這在定傾眼里就跟撒嬌似的,一把就摟進了懷里,將兩條手臂輕易夾住,托高細軟的腰,旋身按在墻上俯身深吻。
“唔~”定傾的舌與他的氣質一樣兇狠,一進入清淺的潭水就開始興風作浪,猶如屈居在淺池中的冥龍,一個翻騰就卷起千層浪花。
香舌被勾出吸吮,口中的涎液盡數被舔走搶食,來不及吞下的便從唇角溢出,滾過青紫吻痕,淌進衣領。
就這么被霸道地掠奪了所有呼吸,沉御目眩神迷,連咬合反抗的力氣都沒有了,腰身軟得更厲害,只消定傾一放開就又要癱軟在地。
定傾離開美人的丁香小舌,將沉御淚光瑩瑩的眼和迷蒙的神情盡收眼底,臉上滿是得色。
“還生氣?生氣就接著親。小小的一個脾氣還挺大。”
被定傾一句話召回了現實,沉御沉下臉來推開他,扶墻站穩:“你辱我罵我,是我一個人的事,你不許侮辱皇家尊嚴!”

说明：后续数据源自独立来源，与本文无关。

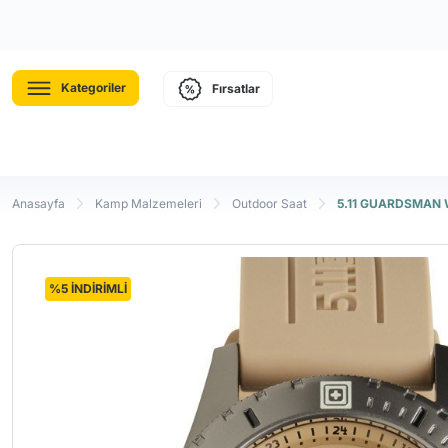
Kategoriler
Fırsatlar
Anasayfa
Kamp Malzemeleri
Outdoor Saat
5.11 GUARDSMAN
%5 İNDİRİMLİ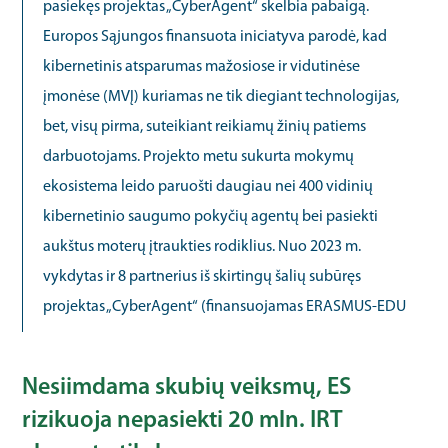
pasiekęs projektas „CyberAgent“ skelbia pabaigą.
Europos Sąjungos finansuota iniciatyva parodė, kad
kibernetinis atsparumas mažosiose ir vidutinėse
įmonėse (MVĮ) kuriamas ne tik diegiant technologijas,
bet, visų pirma, suteikiant reikiamų žinių patiems
darbuotojams. Projekto metu sukurta mokymų
ekosistema leido paruošti daugiau nei 400 vidinių
kibernetinio saugumo pokyčių agentų bei pasiekti
aukštus moterų įtraukties rodiklius. Nuo 2023 m.
vykdytas ir 8 partnerius iš skirtingų šalių subūręs
projektas „CyberAgent“ (finansuojamas ERASMUS-EDU
Nesiimdama skubių veiksmų, ES
rizikuoja nepasiekti 20 mln. IRT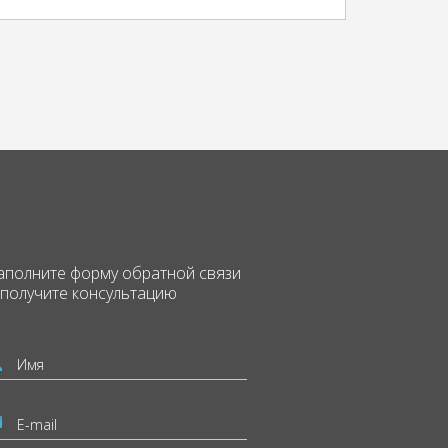
аполните форму
обратной связи
 получите консультацию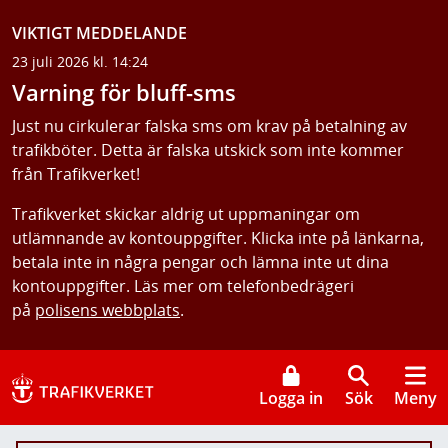
VIKTIGT MEDDELANDE
23 juli 2026 kl. 14:24
Varning för bluff-sms
Just nu cirkulerar falska sms om krav på betalning av
trafikböter. Detta är falska utskick som inte kommer
från Trafikverket!
Trafikverket skickar aldrig ut uppmaningar om
utlämnande av kontouppgifter. Klicka inte på länkarna,
betala inte in några pengar och lämna inte ut dina
kontouppgifter. Läs mer om telefonbedrägeri
på
polisens webbplats
.
Logga in
Sök
Meny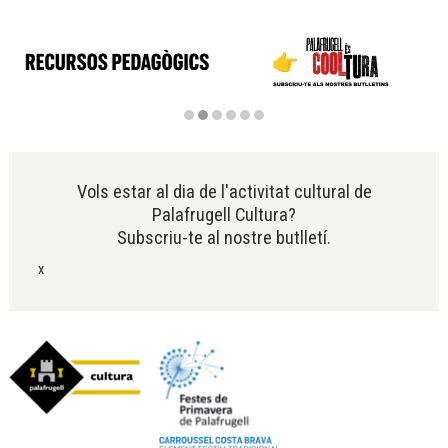
Diapositiva 2 de 6
Vols estar al dia de l'activitat cultural de
Palafrugell Cultura?
Subscriu-te al nostre butlletí.
x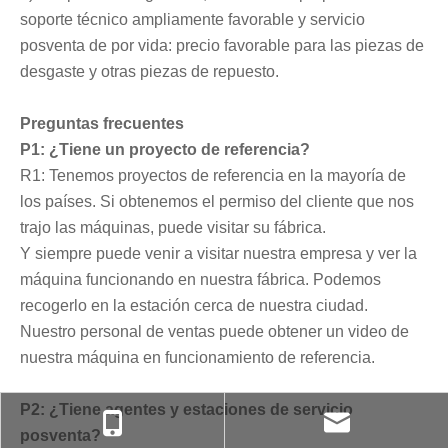
soporte técnico ampliamente favorable y servicio
posventa de por vida: precio favorable para las piezas de
desgaste y otras piezas de repuesto.
Preguntas frecuentes
P1: ¿Tiene un proyecto de referencia?
R1: Tenemos proyectos de referencia en la mayoría de
los países. Si obtenemos el permiso del cliente que nos
trajo las máquinas, puede visitar su fábrica.
Y siempre puede venir a visitar nuestra empresa y ver la
máquina funcionando en nuestra fábrica. Podemos
recogerlo en la estación cerca de nuestra ciudad.
Nuestro personal de ventas puede obtener un video de
nuestra máquina en funcionamiento de referencia.
P2: ¿Tiene agentes y estaciones de servicio
posventa?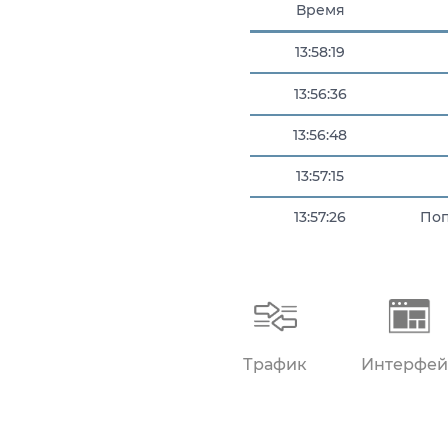
Время
13:58:19
13:56:36
13:56:48
13:57:15
13:57:26
Поп
13:57:56
Трафик
Интерфей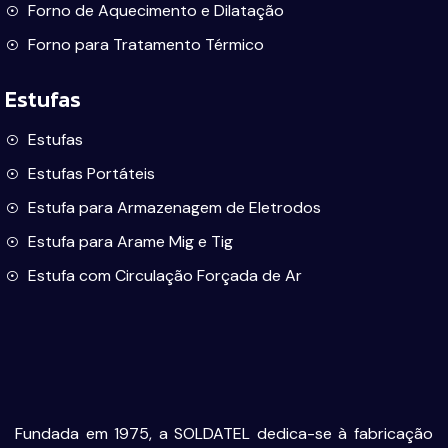
Forno de Aquecimento e Dilatação
Forno para Tratamento Térmico
Estufas
Estufas
Estufas Portáteis
Estufa para Armazenagem de Eletrodos
Estufa para Arame Mig e Tig
Estufa com Circulação Forçada de Ar
Fundada em 1975, a SOLDATEL dedica-se à fabricação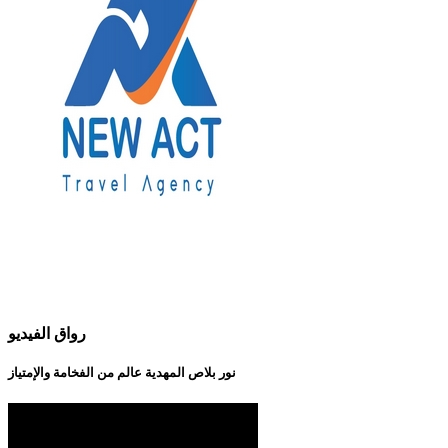
رواق الفيديو
نور بلاص المهدية عالم من الفخامة والإمتياز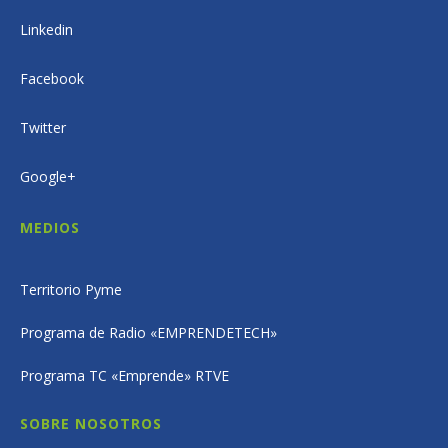
Linkedin
Facebook
Twitter
Google+
MEDIOS
Territorio Pyme
Programa de Radio «EMPRENDETECH»
Programa TC «Emprende» RTVE
SOBRE NOSOTROS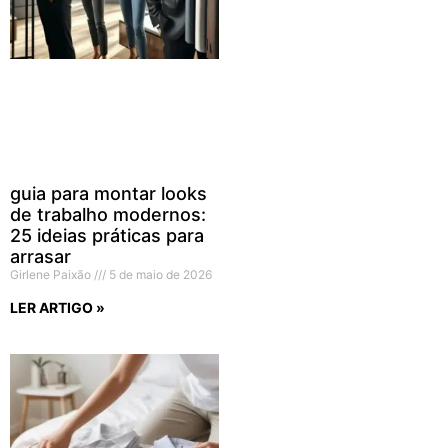
guia para montar looks
de trabalho modernos:
25 ideias práticas para
arrasar
Girlene Paixão
5 de maio de 2026
LER ARTIGO »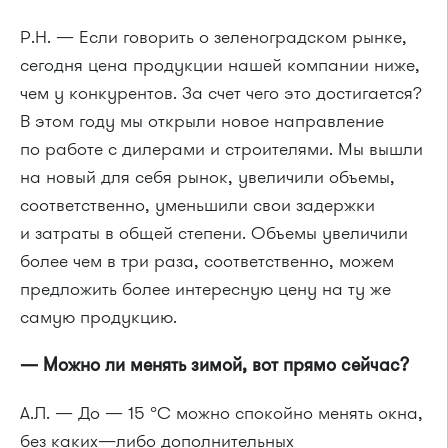
Р.Н. — Если говорить о зеленоградском рынке,
сегодня цена продукции нашей компании ниже,
чем у конкурентов. За счет чего это достигается?
В этом году мы открыли новое направление
по работе с дилерами и строителями. Мы вышли
на новый для себя рынок, увеличили объемы,
соответственно, уменьшили свои задержки
и затраты в общей степени. Объемы увеличили
более чем в три раза, соответственно, можем
предложить более интересную цену на ту же
самую продукцию.
— Можно ли менять зимой, вот прямо сейчас?
А.Л. — До — 15 °C можно спокойно менять окна,
без каких—либо дополнительных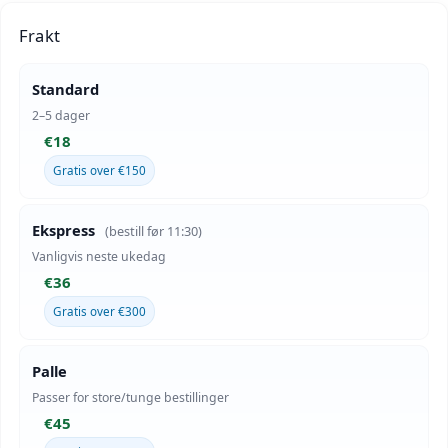
Frakt
Standard
2–5 dager
€18
Gratis over €150
Ekspress
(bestill før 11:30)
Vanligvis neste ukedag
€36
Gratis over €300
Palle
Passer for store/tunge bestillinger
€45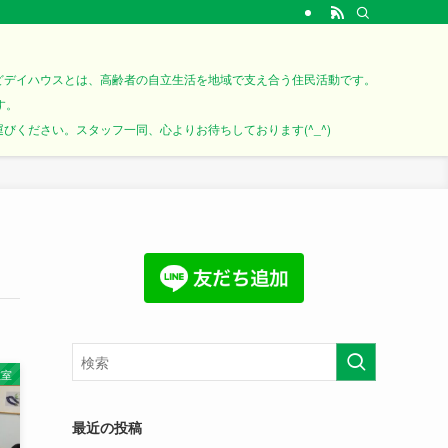
どデイハウスとは、高齢者の自立生活を地域で支え合う住民活動です。
す。
ください。スタッフ一同、心よりお待ちしております(^_^)
教室
最近の投稿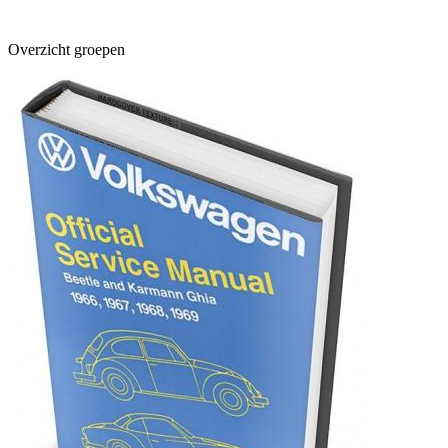
Overzicht groepen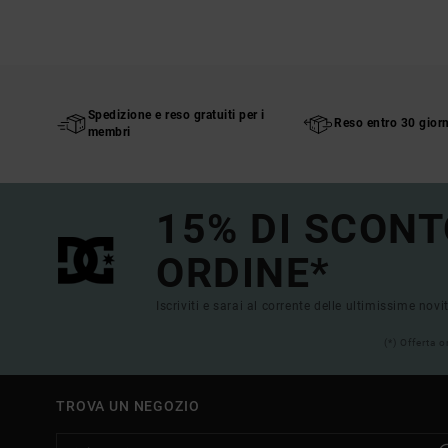
Spedizione e reso gratuiti per i
Reso entro 30 giorn
membri
15% DI SCONT
ORDINE*
Iscriviti e sarai al corrente delle ultimissime novi
(*) Offerta 
TROVA UN NEGOZIO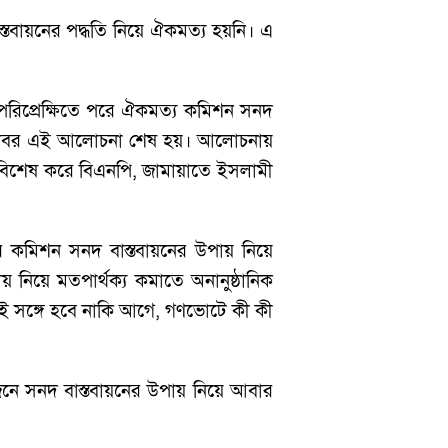
াস্তবায়নের পদ্ধতি নিয়ে ঐকমত্য হয়নি। এ
পরিপ্রেক্ষিতে পরে ঐকমত্য কমিশন সনদ
 অক্টোবর এই আলোচনা শেষ হয়। আলোচনায়
, বিশেষ করে বিএনপি, জামায়াতে ইসলামী
 কমিশন সনদ বাস্তবায়নের উপায় নিয়ে
নিয়ে মতপার্থক্য কমাতে অনানুষ্ঠানিক
একই সঙ্গে হবে নাকি আগে, গণভোটে কী কী
জনে সনদ বাস্তবায়নের উপায় নিয়ে আবার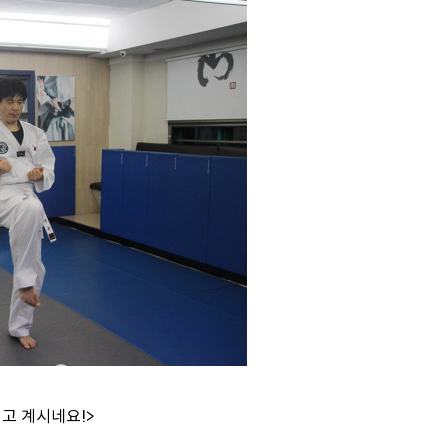
고 계시네요!>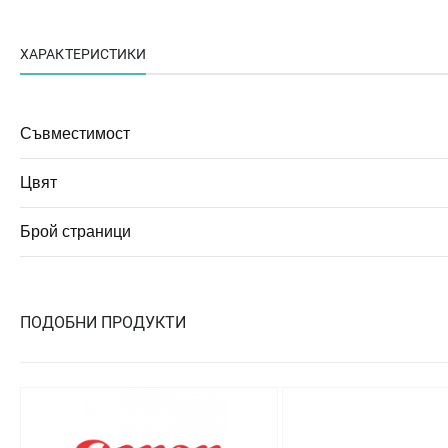
ХАРАКТЕРИСТИКИ
Съвместимост
Цвят
Брой страници
ПОДОБНИ ПРОДУКТИ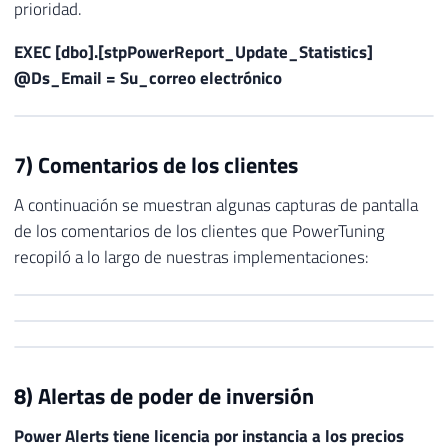
prioridad.
EXEC [dbo].[stpPowerReport_Update_Statistics]
@Ds_Email = Su_correo electrónico
7) Comentarios de los clientes
A continuación se muestran algunas capturas de pantalla
de los comentarios de los clientes que PowerTuning
recopiló a lo largo de nuestras implementaciones:
8) Alertas de poder de inversión
Power Alerts tiene licencia por instancia a los precios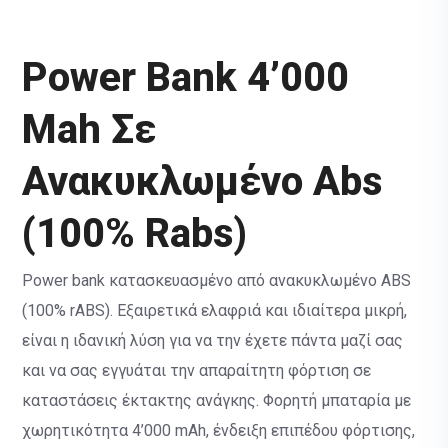
Power Bank 4’000
Mah Σε
Ανακυκλωμένο Abs
(100% Rabs)
Power bank κατασκευασμένο από ανακυκλωμένο ABS
(100% rABS). Εξαιρετικά ελαφριά και ιδιαίτερα μικρή,
είναι η ιδανική λύση για να την έχετε πάντα μαζί σας
και να σας εγγυάται την απαραίτητη φόρτιση σε
καταστάσεις έκτακτης ανάγκης. Φορητή μπαταρία με
χωρητικότητα 4’000 mAh, ένδειξη επιπέδου φόρτισης,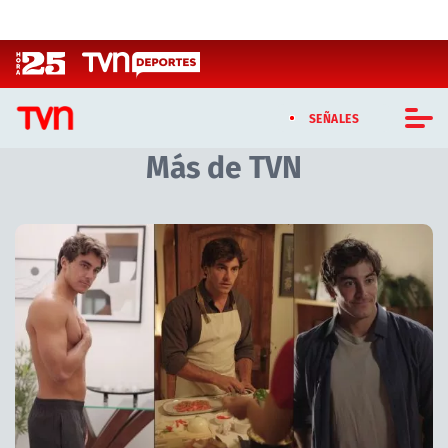
Click acá para ir directamente al contenido
SEÑALES
Más de TVN
CASTING MASTERCHEF CHILE
CASTING TVN VERTICAL
Artículos relacionados con Más de TVN
TVN VERTICAL
TVN PLAY
PROGRAMAS
TELESERIES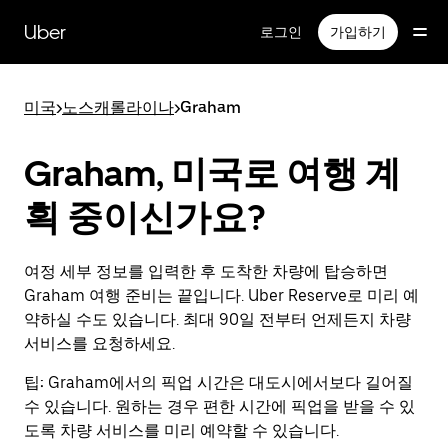
메
인
Uber
로그인
가입하기
콘
텐
츠
미국
>
노스캐롤라이나
>
Graham
로
건
너
Graham, 미국로 여행 계
뛰
기
획 중이신가요?
여정 세부 정보를 입력한 후 도착한 차량에 탑승하면
Graham 여행 준비는 끝입니다. Uber Reserve로 미리 예
약하실 수도 있습니다. 최대 90일 전부터 언제든지 차량
서비스를 요청하세요.
팁:
Graham에서의 픽업 시간은 대도시에서보다 길어질
수 있습니다. 원하는 경우 편한 시간에 픽업을 받을 수 있
도록 차량 서비스를 미리 예약할 수 있습니다.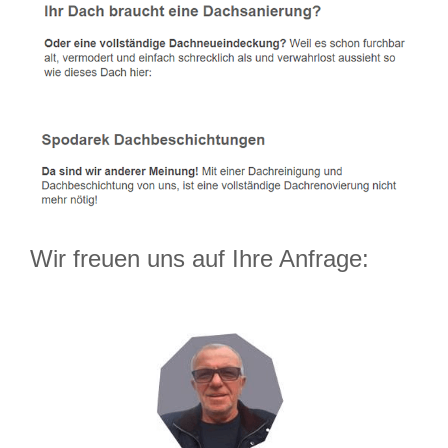
Wir freuen uns auf Ihre Anfrage: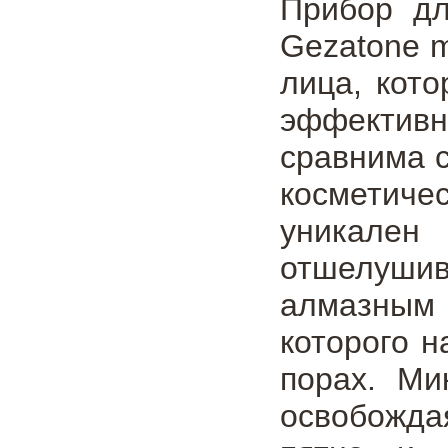
Прибор дл
Gezatone 
лица, кот
эффектив
сравнима с
косметиче
уникален
отшелуши
алмазным
которого н
порах. Ми
освобожда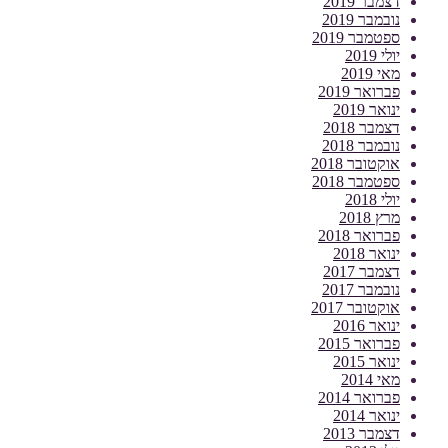
דצמבר 2019
נובמבר 2019
ספטמבר 2019
יולי 2019
מאי 2019
פברואר 2019
ינואר 2019
דצמבר 2018
נובמבר 2018
אוקטובר 2018
ספטמבר 2018
יולי 2018
מרץ 2018
פברואר 2018
ינואר 2018
דצמבר 2017
נובמבר 2017
אוקטובר 2017
ינואר 2016
פברואר 2015
ינואר 2015
מאי 2014
פברואר 2014
ינואר 2014
דצמבר 2013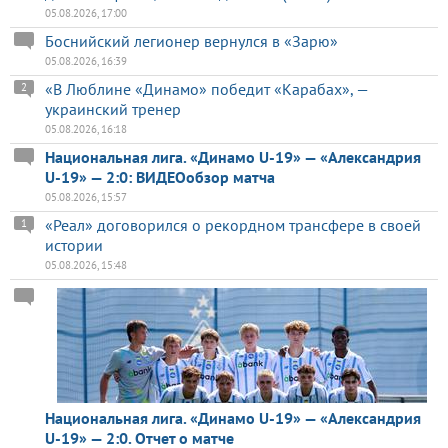
05.08.2026, 17:00
Боснийский легионер вернулся в «Зарю»
05.08.2026, 16:39
«В Люблине «Динамо» победит «Карабах», —
2
украинский тренер
05.08.2026, 16:18
Национальная лига. «Динамо U-19» — «Александрия
U-19» — 2:0: ВИДЕОобзор матча
05.08.2026, 15:57
«Реал» договорился о рекордном трансфере в своей
1
истории
05.08.2026, 15:48
Национальная лига. «Динамо U-19» — «Александрия
U-19» — 2:0. Отчет о матче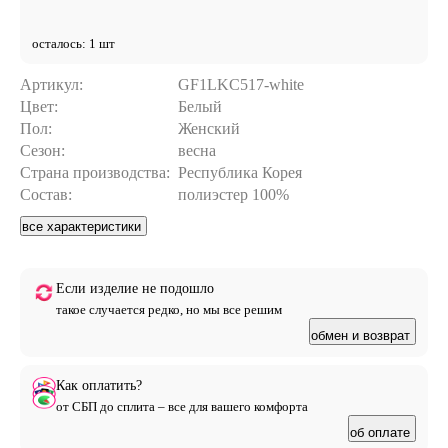
осталось: 1 шт
Артикул:
GF1LKC517-white
Цвет:
Белый
Пол:
Женский
Сезон:
весна
Страна производства:
Республика Корея
Состав:
полиэстер 100%
все характеристики
Если изделие не подошло
такое случается редко, но мы все решим
обмен и возврат
Как оплатить?
от СБП до сплита – все для вашего комфорта
об оплате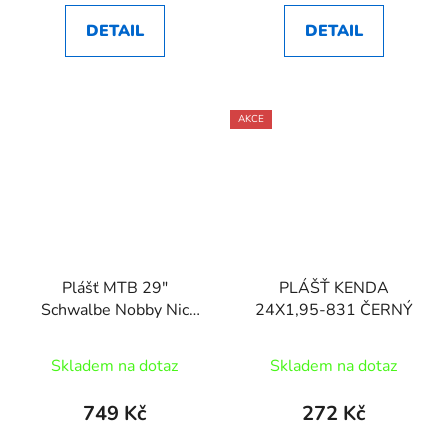
DETAIL
DETAIL
AKCE
Plášť MTB 29"
PLÁŠŤ KENDA
Schwalbe Nobby Nic
24X1,95-831 ČERNÝ
Performance, Addix,
29x2,40 kevlar
Skladem na dotaz
Skladem na dotaz
749 Kč
272 Kč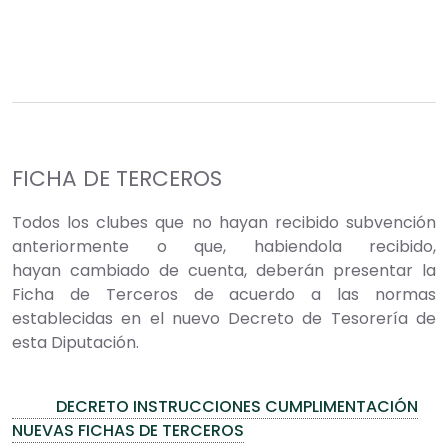
FICHA DE TERCEROS
Todos los clubes que no hayan recibido subvención
anteriormente o que, habiendola recibido,
hayan cambiado de cuenta, deberán presentar la
Ficha de Terceros de acuerdo a las normas
establecidas en el nuevo Decreto de Tesorería de
esta Diputación.
DECRETO INSTRUCCIONES CUMPLIMENTACIÓN
NUEVAS FICHAS DE TERCEROS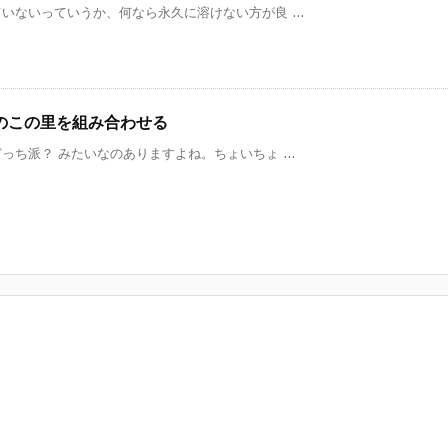
ないっていうか、何なら永久に溶けない方が良 ...
のこの里を組み合わせる
ち派？ みたいなのありますよね。ちょいちょ ...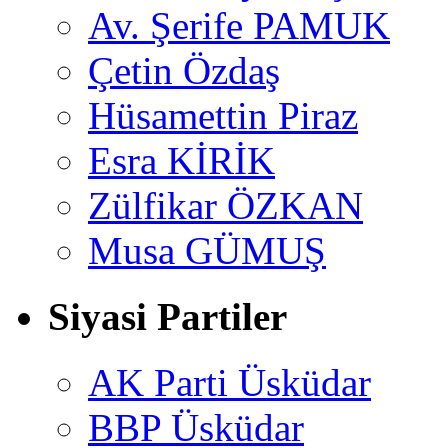
Av. Şerife PAMUK
Çetin Özdaş
Hüsamettin Piraz
Esra KİRİK
Zülfikar ÖZKAN
Musa GÜMUŞ
Siyasi Partiler
AK Parti Üsküdar
BBP Üsküdar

定傾嘖了個牙花,剛想反駁:你不就代表著皇室尊嚴嘛,玷污你一個不就已經將皇家尊嚴碾在腳下了嘛。
但看到沉御嚴肅冰冷的表情,他嘴角惡劣的笑就有些掛不住了。
笑不出來干脆就不笑了,他轉過身朝門口走去:“那我以后只辱你一個,你就不怪我嘍?”
沉御張嘴要反駁,發現自己剛剛那話好像是這么個意思,又羞惱地垂下頭。
定傾在門口停住,心情好像不是很好的樣子,語氣也不善:“最后說一次,跟上!難不成你還等我抱你?”
沉御抿著唇,不情不愿的扶著墻挪動腳步,每邁開一步,腿根都會抽動傷處。
粘液從穴口漏出,順著腿往下流,實在是難受得緊,沉御一邊艱難地跟上一邊用目光凌遲罪魁禍首。
前方的罪魁禍首像是感覺到了什么,嘴角揚開愉悅的弧度。放慢步子,在空無一人的地牢里閑庭漫步。
“沉御,我們玩個游戲吧,”清朗的少年音在一間間空曠的牢房里回蕩,將陰森恐怖的感覺驅散了一些。
“嗯?”沉御等他的下文。
“我這府中隱匿了十九個暗衛,我帶你走過的這條路上就能經過五個。他們藏,你來找。找到一個,我便在床上應你一個要求,還可以回答你一個問題。這等好事,小殿下心動嗎?”